According to the Arctic council the Arctic is home to almost four million people today – from hunters and herders living on the land to modern city dwellers. Roughly 10 percent of the inhabitants are Indigenous and many of their peoples distinct to the Arctic.
Most of the northern residents continue their traditional activities in an ever-changing world. However, as the Arctic environment changes, so do the livelihoods, cultures, traditions, languages and identities of indigenous peoples and other communities. Maintaining cultural richness in human life, even in a changing environment, is a key process that needs attention.
During the Second World War, the infrastructure was systematically destroyed in Northern Finland. The effects of the war were to be seen in the landscape and the economy of the area, but the impacts were also mental and social. However, it was not just the war-time destruction that shook the bases of human-environment relationship in the area. The huge postwar modernisation project in Northern Finland was a direct consequence of the war years and it changed the physical and cultural environment of the area profoundly. Old traditional buildings were replaced by type planned houses, the rivers were constructed to produce hydropower and new roads were built to serve a more efficient forest industry. Modernisation increased material wellbeing, but technological and economic development do not cover all welfare. For local people, the environment is much more than a resource. The loss of significant places and landscapes, buildings and personal property was traumatising and weakened people’s place attachment.
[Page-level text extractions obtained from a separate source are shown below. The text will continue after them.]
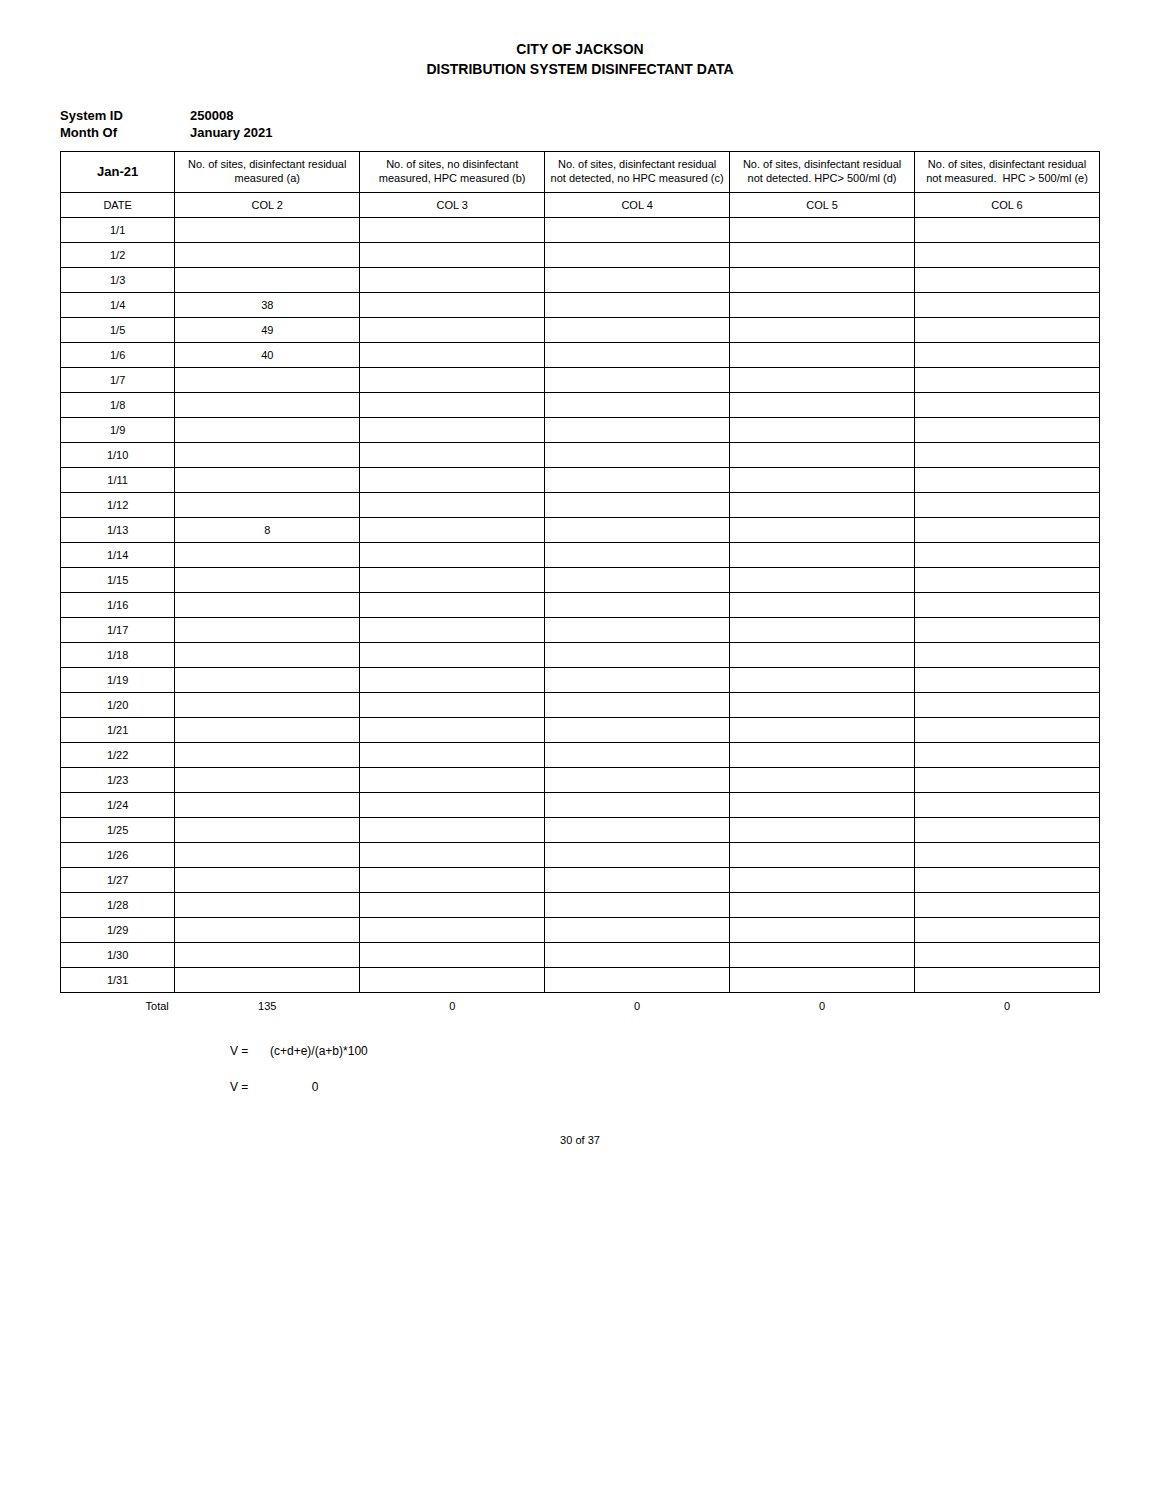CITY OF JACKSON
DISTRIBUTION SYSTEM DISINFECTANT DATA
| System ID | 250008 |
| Month Of | January 2021 |
| Jan-21 | No. of sites, disinfectant residual measured (a) | No. of sites, no disinfectant measured, HPC measured (b) | No. of sites, disinfectant residual not detected, no HPC measured (c) | No. of sites, disinfectant residual not detected. HPC> 500/ml (d) | No. of sites, disinfectant residual not measured. HPC > 500/ml (e) |
| --- | --- | --- | --- | --- | --- |
| DATE | COL 2 | COL 3 | COL 4 | COL 5 | COL 6 |
| 1/1 | | | | | |
| 1/2 | | | | | |
| 1/3 | | | | | |
| 1/4 | 38 | | | | |
| 1/5 | 49 | | | | |
| 1/6 | 40 | | | | |
| 1/7 | | | | | |
| 1/8 | | | | | |
| 1/9 | | | | | |
| 1/10 | | | | | |
| 1/11 | | | | | |
| 1/12 | | | | | |
| 1/13 | 8 | | | | |
| 1/14 | | | | | |
| 1/15 | | | | | |
| 1/16 | | | | | |
| 1/17 | | | | | |
| 1/18 | | | | | |
| 1/19 | | | | | |
| 1/20 | | | | | |
| 1/21 | | | | | |
| 1/22 | | | | | |
| 1/23 | | | | | |
| 1/24 | | | | | |
| 1/25 | | | | | |
| 1/26 | | | | | |
| 1/27 | | | | | |
| 1/28 | | | | | |
| 1/29 | | | | | |
| 1/30 | | | | | |
| 1/31 | | | | | |
| Total | 135 | 0 | 0 | 0 | 0 |
V =(c+d+e)/(a+b)*100
V =0
30 of 37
For example, the damming of rivers was a death blow for a rich salmon fishing culture that was centuries old. For the people living along these rivers the alteration has been a cultural trauma, not only the ones who experienced the change but also the ones who witnessed the trauma of others. Trauma seems to be transgenerational affecting future generations that personally have not experienced changes.
By focusing on the historical-geographical identity, local residents' narratives and traditional way of life of the Sámi and northern Finnish border region communities, and using multidisciplinary scientific and artistic methods the aim is to highlight and deepen the knowledge of traditional livelihoods like fishing, hunting, reindeer husbandry and gathering, their role in people’s wellbeing and local identities, and to enable a broader discourse related to local people’s rights to their own culture and land, traditional knowledge and landscape.